---------- Stored data ----------

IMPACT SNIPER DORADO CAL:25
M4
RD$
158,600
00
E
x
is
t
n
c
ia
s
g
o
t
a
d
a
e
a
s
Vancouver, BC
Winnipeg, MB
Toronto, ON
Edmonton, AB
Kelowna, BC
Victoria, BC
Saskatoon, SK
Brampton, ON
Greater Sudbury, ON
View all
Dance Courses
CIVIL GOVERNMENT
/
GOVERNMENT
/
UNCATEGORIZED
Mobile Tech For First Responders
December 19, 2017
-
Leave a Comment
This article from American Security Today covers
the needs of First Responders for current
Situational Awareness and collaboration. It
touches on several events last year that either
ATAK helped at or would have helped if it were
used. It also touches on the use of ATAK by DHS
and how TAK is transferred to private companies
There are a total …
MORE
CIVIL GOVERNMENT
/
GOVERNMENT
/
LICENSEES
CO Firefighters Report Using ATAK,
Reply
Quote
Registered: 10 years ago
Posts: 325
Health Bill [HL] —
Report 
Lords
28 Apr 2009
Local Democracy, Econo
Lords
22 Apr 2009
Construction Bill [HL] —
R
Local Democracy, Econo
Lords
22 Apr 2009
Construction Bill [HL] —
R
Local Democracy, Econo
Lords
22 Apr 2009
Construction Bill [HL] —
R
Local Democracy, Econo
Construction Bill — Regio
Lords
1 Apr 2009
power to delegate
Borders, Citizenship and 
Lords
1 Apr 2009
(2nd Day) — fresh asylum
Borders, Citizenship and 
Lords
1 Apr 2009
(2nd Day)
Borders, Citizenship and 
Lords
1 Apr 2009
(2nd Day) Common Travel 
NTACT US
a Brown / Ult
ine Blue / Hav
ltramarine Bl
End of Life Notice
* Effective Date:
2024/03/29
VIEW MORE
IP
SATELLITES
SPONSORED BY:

----------

- Exercise aim
Every single entry is to be retyped exactly.

- Your solution
IMPACT SNIPER DORADO CAL:25
M4
RD$
158,600
00
E
x
is
t
n
c
ia
s
g
o
t
a
d
a
e
a
s
Vancouver, BC
Winnipeg, MB
Toronto, ON
Edmonton, AB
Kelowna, BC
Victoria, BC
Saskatoon, SK
Brampton, ON
Greater Sudbury, ON
View all
Dance Courses
CIVIL GOVERNMENT
/
GOVERNMENT
/
UNCATEGORIZED
Mobile Tech For First Responders
December 19, 2017
-
Leave a Comment
This article from American Security Today covers
the needs of First Responders for current
Situational Awareness and collaboration. It
touches on several events last year that either
ATAK helped at or would have helped if it were
used. It also touches on the use of ATAK by DHS
and how TAK is transferred to private companies
There are a total …
MORE
CIVIL GOVERNMENT
/
GOVERNMENT
/
LICENSEES
CO Firefighters Report Using ATAK,
Reply
Quote
Registered: 10 years ago
Posts: 325
Health Bill [HL] —
Report 
Lords
28 Apr 2009
Local Democracy, Econo
Lords
22 Apr 2009
Construction Bill [HL] —
R
Local Democracy, Econo
Lords
22 Apr 2009
Construction Bill [HL] —
R
Local Democracy, Econo
Lords
22 Apr 2009
Construction Bill [HL] —
R
Local Democracy, Econo
Construction Bill — Regio
Lords
1 Apr 2009
power to delegate
Borders, Citizenship and 
Lords
1 Apr 2009
(2nd Day) — fresh asylum
Borders, Citizenship and 
Lords
1 Apr 2009
(2nd Day)
Borders, Citizenship and 
Lords
1 Apr 2009
(2nd Day) Common Travel 
NTACT US
a Brown / Ult
ine Blue / Hav
ltramarine Bl
End of Life Notice
* Effective Date:
2024/03/29
VIEW MORE
IP
SATELLITES
SPONSORED BY:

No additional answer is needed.